[[ EXCERPTED DATA open ]]

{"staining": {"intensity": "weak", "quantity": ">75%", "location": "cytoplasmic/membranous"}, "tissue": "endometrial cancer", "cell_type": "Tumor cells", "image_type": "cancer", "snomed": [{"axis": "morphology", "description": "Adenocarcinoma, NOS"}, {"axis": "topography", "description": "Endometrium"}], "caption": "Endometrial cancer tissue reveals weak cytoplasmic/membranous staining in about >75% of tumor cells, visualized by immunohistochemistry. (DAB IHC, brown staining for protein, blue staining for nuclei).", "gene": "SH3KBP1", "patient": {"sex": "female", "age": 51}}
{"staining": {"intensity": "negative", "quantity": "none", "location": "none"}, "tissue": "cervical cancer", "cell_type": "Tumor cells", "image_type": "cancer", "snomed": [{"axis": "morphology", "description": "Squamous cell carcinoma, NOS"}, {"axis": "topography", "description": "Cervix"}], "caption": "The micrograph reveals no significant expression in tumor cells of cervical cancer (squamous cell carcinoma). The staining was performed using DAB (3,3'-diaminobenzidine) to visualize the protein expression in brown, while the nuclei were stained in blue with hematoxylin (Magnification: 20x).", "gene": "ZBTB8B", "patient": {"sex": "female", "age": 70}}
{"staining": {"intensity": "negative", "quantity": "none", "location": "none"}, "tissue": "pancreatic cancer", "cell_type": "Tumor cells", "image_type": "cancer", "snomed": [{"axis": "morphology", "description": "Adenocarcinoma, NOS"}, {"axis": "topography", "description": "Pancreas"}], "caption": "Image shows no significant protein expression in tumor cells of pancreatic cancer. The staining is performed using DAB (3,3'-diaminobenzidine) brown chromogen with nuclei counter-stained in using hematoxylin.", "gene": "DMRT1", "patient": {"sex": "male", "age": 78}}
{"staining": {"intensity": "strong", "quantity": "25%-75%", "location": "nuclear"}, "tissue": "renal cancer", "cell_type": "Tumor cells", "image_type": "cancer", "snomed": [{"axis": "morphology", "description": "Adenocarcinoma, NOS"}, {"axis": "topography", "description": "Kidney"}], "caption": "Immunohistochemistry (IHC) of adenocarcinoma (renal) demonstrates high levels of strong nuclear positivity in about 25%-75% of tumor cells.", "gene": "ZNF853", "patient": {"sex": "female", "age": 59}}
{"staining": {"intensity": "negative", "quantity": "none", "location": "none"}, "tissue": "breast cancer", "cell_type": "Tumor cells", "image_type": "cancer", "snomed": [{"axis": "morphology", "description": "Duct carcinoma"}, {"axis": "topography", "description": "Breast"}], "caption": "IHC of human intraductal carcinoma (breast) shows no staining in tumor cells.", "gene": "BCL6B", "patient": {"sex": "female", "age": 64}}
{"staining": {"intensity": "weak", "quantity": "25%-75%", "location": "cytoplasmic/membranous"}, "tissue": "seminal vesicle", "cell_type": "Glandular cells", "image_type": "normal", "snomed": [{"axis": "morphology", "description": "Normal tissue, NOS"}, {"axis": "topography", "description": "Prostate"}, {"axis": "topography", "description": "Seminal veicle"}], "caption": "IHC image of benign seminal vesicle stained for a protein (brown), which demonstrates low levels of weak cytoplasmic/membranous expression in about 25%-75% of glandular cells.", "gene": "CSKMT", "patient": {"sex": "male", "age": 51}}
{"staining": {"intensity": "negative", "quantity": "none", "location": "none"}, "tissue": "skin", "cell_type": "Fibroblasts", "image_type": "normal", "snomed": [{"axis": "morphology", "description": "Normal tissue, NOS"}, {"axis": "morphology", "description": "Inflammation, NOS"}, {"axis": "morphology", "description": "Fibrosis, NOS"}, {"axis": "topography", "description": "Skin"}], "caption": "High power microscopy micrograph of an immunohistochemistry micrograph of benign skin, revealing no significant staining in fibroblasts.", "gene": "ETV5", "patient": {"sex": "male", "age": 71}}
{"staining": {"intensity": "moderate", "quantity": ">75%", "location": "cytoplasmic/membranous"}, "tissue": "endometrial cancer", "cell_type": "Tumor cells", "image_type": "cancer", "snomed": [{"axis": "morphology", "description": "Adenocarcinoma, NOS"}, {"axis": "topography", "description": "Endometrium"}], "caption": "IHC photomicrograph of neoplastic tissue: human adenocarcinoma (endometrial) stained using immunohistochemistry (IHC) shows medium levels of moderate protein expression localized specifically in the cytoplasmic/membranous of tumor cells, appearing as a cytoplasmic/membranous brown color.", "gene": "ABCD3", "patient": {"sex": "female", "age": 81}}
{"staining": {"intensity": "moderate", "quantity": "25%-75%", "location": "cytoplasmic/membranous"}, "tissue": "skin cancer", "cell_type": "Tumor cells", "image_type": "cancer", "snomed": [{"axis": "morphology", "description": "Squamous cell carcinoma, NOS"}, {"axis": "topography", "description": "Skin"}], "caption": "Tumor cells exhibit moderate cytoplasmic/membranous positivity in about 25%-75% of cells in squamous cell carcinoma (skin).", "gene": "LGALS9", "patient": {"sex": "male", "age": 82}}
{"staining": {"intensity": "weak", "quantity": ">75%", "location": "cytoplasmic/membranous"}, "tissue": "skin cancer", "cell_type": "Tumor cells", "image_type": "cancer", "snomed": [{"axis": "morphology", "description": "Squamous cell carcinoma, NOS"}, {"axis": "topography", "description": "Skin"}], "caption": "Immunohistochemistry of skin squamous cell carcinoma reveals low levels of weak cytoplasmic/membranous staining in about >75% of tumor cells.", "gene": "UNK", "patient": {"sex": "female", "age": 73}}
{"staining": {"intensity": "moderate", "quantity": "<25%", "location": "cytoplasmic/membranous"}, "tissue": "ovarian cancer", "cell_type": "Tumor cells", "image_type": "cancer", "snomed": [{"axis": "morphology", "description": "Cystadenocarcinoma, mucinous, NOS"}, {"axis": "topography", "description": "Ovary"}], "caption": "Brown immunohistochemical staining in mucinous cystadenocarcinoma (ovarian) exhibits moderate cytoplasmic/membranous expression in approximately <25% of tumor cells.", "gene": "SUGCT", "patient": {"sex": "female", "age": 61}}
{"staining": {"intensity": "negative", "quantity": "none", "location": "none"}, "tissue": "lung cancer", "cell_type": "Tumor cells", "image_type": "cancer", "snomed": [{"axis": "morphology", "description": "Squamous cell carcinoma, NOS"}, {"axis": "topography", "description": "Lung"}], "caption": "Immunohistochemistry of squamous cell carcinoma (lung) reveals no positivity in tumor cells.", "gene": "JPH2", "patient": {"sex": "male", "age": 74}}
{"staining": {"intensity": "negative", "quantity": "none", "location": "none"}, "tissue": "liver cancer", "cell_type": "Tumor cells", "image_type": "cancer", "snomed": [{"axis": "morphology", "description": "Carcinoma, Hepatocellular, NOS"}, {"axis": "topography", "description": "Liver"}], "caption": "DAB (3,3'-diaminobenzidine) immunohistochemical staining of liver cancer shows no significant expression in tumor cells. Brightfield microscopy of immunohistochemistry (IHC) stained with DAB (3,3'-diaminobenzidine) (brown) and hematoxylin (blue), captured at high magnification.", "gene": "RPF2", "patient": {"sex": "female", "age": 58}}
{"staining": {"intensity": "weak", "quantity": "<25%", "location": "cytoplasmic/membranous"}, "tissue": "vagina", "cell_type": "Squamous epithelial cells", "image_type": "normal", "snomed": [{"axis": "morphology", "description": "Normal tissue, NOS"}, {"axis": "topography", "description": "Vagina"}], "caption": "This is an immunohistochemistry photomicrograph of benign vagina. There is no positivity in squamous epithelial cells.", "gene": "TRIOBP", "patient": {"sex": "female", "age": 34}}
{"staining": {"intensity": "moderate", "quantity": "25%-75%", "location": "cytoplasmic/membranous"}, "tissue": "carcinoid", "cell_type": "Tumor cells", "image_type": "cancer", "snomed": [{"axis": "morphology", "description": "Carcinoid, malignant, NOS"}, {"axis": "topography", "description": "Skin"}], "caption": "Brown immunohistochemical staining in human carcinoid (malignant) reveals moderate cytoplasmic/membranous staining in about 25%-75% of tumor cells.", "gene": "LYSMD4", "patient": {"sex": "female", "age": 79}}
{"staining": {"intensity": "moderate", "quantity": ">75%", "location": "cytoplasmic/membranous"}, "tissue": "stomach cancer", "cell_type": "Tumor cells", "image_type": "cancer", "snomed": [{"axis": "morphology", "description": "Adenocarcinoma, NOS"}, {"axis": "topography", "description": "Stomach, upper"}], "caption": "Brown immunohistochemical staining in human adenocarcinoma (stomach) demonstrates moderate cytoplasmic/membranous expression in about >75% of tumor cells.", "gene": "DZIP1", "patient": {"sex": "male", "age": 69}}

[[ EXCERPTED DATA closed ]]

■ INSTRUCTIONS FOR THE TASK
Print only what lies in the material above starting at the line with "of skin squamous" and ending at the line with "(3,3'-diaminobenzidine) immunohistochemical staining", every line exactly as given.

■ RESPONSE TO THE EXERCISE
{"staining": {"intensity": "weak", "quantity": ">75%", "location": "cytoplasmic/membranous"}, "tissue": "skin cancer", "cell_type": "Tumor cells", "image_type": "cancer", "snomed": [{"axis": "morphology", "description": "Squamous cell carcinoma, NOS"}, {"axis": "topography", "description": "Skin"}], "caption": "Immunohistochemistry of skin squamous cell carcinoma reveals low levels of weak cytoplasmic/membranous staining in about >75% of tumor cells.", "gene": "UNK", "patient": {"sex": "female", "age": 73}}
{"staining": {"intensity": "moderate", "quantity": "<25%", "location": "cytoplasmic/membranous"}, "tissue": "ovarian cancer", "cell_type": "Tumor cells", "image_type": "cancer", "snomed": [{"axis": "morphology", "description": "Cystadenocarcinoma, mucinous, NOS"}, {"axis": "topography", "description": "Ovary"}], "caption": "Brown immunohistochemical staining in mucinous cystadenocarcinoma (ovarian) exhibits moderate cytoplasmic/membranous expression in approximately <25% of tumor cells.", "gene": "SUGCT", "patient": {"sex": "female", "age": 61}}
{"staining": {"intensity": "negative", "quantity": "none", "location": "none"}, "tissue": "lung cancer", "cell_type": "Tumor cells", "image_type": "cancer", "snomed": [{"axis": "morphology", "description": "Squamous cell carcinoma, NOS"}, {"axis": "topography", "description": "Lung"}], "caption": "Immunohistochemistry of squamous cell carcinoma (lung) reveals no positivity in tumor cells.", "gene": "JPH2", "patient": {"sex": "male", "age": 74}}
{"staining": {"intensity": "negative", "quantity": "none", "location": "none"}, "tissue": "liver cancer", "cell_type": "Tumor cells", "image_type": "cancer", "snomed": [{"axis": "morphology", "description": "Carcinoma, Hepatocellular, NOS"}, {"axis": "topography", "description": "Liver"}], "caption": "DAB (3,3'-diaminobenzidine) immunohistochemical staining of liver cancer shows no significant expression in tumor cells. Brightfield microscopy of immunohistochemistry (IHC) stained with DAB (3,3'-diaminobenzidine) (brown) and hematoxylin (blue), captured at high magnification.", "gene": "RPF2", "patient": {"sex": "female", "age": 58}}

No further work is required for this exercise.